Haigler wants to get up to 290 or 300-pounds eventually, but he is simply trying to maintain his weight throughout the season. He will go back into weight gaining mode in the off-season.
“In order to gain weight the right way, you have to do it over a period of time otherwise you'll just be adding fat,” Haigler said. “This upcoming off-season is going to be huge but right now we are so focused on the season and I am focused on using great technique.
“Maybe playing light right now will help me in the future. For me to play at 270-pounds, I have to learn how to play with good technique because I can't rely on my size right now. I am committed to this. I don't miss being a tight end. I love being a lineman. I wouldn't have it any other way.”
Additional notes -
*** The Buffaloes' receivers refer to themselves as “The Blackout Boyz.” Chiaverini likes that they have a nickname. Colorado's top three pass catchers – Devin Ross, Shay Fields and Bryce Bobo – all rank in the top 11 in the conference in receiving yards per game.

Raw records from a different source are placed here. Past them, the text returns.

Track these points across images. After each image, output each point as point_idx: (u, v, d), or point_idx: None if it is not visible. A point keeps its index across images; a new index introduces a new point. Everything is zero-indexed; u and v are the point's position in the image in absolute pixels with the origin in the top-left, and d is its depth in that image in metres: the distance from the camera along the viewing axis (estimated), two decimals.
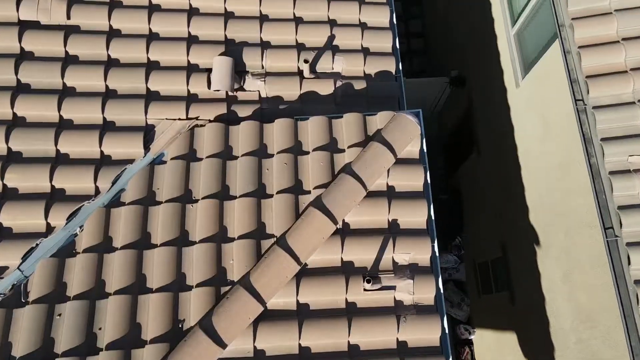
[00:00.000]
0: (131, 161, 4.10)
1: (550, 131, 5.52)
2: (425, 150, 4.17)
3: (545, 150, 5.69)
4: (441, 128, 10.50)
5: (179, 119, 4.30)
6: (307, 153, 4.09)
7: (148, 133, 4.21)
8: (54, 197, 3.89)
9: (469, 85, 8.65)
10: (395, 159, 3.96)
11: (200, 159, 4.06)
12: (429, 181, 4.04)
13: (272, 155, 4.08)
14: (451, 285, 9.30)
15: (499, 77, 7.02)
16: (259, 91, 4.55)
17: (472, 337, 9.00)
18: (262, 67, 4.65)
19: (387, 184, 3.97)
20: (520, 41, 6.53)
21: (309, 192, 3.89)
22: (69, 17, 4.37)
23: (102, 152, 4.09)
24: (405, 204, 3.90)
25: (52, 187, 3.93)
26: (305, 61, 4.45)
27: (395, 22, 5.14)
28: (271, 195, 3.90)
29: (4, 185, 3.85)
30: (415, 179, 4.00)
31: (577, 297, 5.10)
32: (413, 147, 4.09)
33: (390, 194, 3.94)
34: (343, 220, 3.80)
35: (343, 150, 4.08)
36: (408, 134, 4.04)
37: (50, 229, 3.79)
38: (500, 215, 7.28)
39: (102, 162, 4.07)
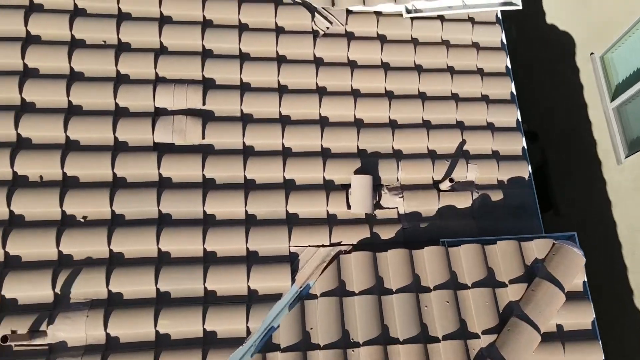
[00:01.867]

“I think it is cool because when I played here, our receivers group was called 'The Untouchables.' We all had shirts, we all had nicknames,” Chiaverini said. “It creates an identity, it creates a kind of swagger of the group and they are owning up to it. They are playing to that level and they have to keep playing to that level.”
*** On Wednesday, during his last meeting with local reporters before the Oregon State game, MacIntyre said senior quarterback Sefo Liufau has not had any setbacks in his recovery from the sprained ankle he suffered at Michigan.
“But it'll still be more of a game time decision again,” he said. “Sefo was moving around okay today so we'll just kind of see where he is at as we get to the end of the week.”
*** Senior athlete Jaleel Awini, who has spent time at linebacker, quarterback and receiver during his time at CU, has been out with a back injury since early on during preseason camp. MacIntyre is hopeful he will be back in the mix soon.
“He's been with the doctors, he's been with the trainers. He's working hard on his core, we're letting that calm down a little bit,” MacIntyre said when asked about Awini. “He's doing more this week. I'm hoping that he can be back for our last six games. If he keeps moving like he is right now, he will be.
“I don't know how big his role will be. I know he'll play on special teams. We've just got to see how he recovers from his back injury. That's been tough on him, what a great young man. He's been through a lot. This year looked really promising, then this hit him. He wants to keep trying and keep going. I sure would like to see No. 16 back out there, there's no doubt."
Awini led the Buffaloes with 29 special teams points in 2015.